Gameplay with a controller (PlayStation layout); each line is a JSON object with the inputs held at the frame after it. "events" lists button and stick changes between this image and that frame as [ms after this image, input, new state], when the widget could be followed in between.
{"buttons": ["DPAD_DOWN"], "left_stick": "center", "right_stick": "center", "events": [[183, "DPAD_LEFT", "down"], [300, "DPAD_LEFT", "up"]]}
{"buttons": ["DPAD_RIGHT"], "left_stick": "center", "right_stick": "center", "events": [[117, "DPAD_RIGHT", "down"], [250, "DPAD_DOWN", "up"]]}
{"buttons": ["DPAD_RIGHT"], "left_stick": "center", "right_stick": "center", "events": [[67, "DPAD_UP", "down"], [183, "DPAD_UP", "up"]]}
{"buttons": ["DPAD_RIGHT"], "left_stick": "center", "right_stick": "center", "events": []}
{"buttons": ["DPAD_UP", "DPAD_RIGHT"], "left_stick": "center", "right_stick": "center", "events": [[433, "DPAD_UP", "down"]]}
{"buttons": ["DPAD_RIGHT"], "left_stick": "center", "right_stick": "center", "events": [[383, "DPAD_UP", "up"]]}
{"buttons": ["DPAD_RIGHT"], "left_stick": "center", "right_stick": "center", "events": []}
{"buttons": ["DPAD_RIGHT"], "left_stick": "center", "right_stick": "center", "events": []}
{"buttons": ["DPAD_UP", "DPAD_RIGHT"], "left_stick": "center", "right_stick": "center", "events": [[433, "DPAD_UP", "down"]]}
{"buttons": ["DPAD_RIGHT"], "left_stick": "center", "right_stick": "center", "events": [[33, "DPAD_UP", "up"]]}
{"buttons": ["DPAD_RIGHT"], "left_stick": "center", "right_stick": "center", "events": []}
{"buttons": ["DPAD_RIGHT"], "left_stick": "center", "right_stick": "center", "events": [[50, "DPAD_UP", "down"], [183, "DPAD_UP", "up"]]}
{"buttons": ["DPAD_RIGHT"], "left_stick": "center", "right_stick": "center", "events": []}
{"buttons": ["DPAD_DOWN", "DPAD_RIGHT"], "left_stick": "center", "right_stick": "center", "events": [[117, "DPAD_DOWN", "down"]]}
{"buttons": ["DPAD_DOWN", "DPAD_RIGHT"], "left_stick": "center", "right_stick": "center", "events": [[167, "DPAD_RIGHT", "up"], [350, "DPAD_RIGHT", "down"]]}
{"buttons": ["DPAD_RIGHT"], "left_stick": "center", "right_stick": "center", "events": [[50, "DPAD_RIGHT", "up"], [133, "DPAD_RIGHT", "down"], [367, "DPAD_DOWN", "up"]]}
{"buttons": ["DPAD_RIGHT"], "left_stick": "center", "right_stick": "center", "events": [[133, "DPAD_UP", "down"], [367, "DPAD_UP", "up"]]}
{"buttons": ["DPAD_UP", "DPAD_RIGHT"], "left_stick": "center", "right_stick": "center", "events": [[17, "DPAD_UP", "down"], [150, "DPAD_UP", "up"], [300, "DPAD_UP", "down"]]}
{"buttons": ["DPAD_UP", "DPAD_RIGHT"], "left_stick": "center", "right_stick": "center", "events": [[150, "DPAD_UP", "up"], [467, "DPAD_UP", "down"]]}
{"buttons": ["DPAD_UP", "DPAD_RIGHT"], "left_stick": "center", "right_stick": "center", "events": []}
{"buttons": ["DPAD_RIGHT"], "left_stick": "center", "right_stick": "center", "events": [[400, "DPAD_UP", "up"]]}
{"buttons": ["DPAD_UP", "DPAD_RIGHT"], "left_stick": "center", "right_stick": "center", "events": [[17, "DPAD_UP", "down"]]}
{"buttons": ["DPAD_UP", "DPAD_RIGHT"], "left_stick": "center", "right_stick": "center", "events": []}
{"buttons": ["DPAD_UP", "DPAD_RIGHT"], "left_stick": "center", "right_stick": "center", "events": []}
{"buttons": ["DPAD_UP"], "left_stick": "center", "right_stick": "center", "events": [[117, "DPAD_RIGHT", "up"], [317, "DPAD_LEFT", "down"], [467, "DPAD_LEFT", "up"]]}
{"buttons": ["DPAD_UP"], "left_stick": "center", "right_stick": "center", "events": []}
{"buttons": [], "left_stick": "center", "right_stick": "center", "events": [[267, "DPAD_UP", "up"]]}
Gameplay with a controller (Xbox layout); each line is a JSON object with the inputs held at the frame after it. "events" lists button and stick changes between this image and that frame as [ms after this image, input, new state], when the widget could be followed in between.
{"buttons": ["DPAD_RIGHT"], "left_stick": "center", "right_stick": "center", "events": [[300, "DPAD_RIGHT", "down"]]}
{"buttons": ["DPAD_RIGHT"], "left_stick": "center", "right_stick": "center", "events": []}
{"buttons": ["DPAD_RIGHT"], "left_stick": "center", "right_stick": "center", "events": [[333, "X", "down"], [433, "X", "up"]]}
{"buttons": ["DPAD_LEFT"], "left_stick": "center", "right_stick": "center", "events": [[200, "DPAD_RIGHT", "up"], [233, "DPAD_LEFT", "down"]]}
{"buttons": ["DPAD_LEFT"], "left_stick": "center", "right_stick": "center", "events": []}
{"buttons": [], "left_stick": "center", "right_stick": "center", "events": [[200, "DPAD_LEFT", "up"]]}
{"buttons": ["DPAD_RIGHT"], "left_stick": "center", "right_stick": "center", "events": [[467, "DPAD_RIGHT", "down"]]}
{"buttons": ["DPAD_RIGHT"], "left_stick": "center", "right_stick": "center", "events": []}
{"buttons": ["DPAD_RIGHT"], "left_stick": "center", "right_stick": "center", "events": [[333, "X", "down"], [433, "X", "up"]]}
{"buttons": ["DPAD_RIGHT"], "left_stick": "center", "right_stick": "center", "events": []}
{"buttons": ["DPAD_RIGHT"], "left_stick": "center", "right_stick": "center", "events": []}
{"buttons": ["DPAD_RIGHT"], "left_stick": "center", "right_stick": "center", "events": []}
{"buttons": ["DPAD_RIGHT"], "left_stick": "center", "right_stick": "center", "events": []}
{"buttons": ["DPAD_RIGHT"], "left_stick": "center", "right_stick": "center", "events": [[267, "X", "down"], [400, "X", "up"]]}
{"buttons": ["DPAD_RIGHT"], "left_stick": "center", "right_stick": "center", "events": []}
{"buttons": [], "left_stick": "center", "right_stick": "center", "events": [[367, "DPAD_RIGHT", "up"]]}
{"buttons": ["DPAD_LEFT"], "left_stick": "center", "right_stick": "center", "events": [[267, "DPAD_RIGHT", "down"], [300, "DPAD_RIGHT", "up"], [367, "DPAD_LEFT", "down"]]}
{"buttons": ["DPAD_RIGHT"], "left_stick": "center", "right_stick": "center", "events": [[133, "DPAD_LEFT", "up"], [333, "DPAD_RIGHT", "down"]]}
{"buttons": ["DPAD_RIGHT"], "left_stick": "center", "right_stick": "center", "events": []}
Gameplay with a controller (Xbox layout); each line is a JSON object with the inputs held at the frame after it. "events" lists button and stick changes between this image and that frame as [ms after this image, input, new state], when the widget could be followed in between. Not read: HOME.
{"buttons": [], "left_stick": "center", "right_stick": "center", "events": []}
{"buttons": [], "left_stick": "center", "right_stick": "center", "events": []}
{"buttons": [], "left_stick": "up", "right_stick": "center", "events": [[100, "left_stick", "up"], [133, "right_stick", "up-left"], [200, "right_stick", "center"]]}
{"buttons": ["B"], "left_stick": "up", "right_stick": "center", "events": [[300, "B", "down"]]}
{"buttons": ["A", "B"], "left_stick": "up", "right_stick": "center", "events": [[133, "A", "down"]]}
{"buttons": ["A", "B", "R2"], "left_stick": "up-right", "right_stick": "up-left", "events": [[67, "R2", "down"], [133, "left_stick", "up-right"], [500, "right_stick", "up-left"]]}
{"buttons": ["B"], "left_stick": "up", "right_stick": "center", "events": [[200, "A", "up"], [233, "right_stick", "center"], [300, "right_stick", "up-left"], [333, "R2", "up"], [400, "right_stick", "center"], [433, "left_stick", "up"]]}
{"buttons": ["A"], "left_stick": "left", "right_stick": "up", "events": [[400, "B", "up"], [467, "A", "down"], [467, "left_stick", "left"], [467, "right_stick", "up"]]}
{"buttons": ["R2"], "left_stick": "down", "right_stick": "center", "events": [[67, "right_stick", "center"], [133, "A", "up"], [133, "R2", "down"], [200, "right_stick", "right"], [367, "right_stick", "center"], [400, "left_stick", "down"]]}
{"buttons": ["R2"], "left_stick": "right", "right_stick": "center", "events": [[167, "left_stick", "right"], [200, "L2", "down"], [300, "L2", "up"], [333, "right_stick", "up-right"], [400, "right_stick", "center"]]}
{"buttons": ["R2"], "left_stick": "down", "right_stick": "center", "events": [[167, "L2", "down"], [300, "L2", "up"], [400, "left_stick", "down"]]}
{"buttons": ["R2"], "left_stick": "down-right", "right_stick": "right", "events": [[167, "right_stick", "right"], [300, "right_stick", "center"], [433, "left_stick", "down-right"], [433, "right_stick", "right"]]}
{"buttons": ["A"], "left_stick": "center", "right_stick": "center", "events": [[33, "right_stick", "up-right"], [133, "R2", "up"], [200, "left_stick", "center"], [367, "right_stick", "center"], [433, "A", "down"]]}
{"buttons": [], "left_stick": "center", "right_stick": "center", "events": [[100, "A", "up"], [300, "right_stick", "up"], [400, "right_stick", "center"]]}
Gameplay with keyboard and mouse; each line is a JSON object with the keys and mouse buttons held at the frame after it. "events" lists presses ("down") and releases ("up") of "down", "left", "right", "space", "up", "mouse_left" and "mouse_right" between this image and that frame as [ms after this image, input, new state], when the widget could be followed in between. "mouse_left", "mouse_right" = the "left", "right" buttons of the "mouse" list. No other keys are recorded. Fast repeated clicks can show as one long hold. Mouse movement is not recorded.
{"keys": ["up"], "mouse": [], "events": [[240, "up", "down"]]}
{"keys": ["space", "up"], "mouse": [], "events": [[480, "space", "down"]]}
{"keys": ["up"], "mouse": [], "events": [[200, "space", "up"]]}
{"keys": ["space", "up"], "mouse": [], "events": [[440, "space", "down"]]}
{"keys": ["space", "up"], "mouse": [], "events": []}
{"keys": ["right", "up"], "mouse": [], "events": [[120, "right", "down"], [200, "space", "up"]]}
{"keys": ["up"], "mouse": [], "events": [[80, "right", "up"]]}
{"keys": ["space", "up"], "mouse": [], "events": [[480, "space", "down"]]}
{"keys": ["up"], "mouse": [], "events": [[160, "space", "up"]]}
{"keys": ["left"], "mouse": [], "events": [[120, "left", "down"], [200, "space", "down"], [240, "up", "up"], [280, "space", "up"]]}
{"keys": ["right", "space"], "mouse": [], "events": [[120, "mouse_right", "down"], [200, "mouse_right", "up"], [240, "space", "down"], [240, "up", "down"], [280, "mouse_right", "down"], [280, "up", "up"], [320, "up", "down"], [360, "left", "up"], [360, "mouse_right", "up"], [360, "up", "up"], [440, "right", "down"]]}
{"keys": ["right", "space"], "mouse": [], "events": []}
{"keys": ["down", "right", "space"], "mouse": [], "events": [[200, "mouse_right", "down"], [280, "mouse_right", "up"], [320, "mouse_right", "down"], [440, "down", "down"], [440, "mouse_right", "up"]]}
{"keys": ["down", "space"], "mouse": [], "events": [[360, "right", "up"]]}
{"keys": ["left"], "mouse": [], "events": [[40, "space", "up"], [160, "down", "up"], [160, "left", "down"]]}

· · · ·

## [Your instructions]
Which of the lines in the listing above include "controller"? Report each of them.

## [Solution below]
Gameplay with a controller (PlayStation layout); each line is a JSON object with the inputs held at the frame after it. "events" lists button and stick changes between this image and that frame as [ms after this image, input, new state], when the widget could be followed in between.
Gameplay with a controller (Xbox layout); each line is a JSON object with the inputs held at the frame after it. "events" lists button and stick changes between this image and that frame as [ms after this image, input, new state], when the widget could be followed in between.
Gameplay with a controller (Xbox layout); each line is a JSON object with the inputs held at the frame after it. "events" lists button and stick changes between this image and that frame as [ms after this image, input, new state], when the widget could be followed in between. Not read: HOME.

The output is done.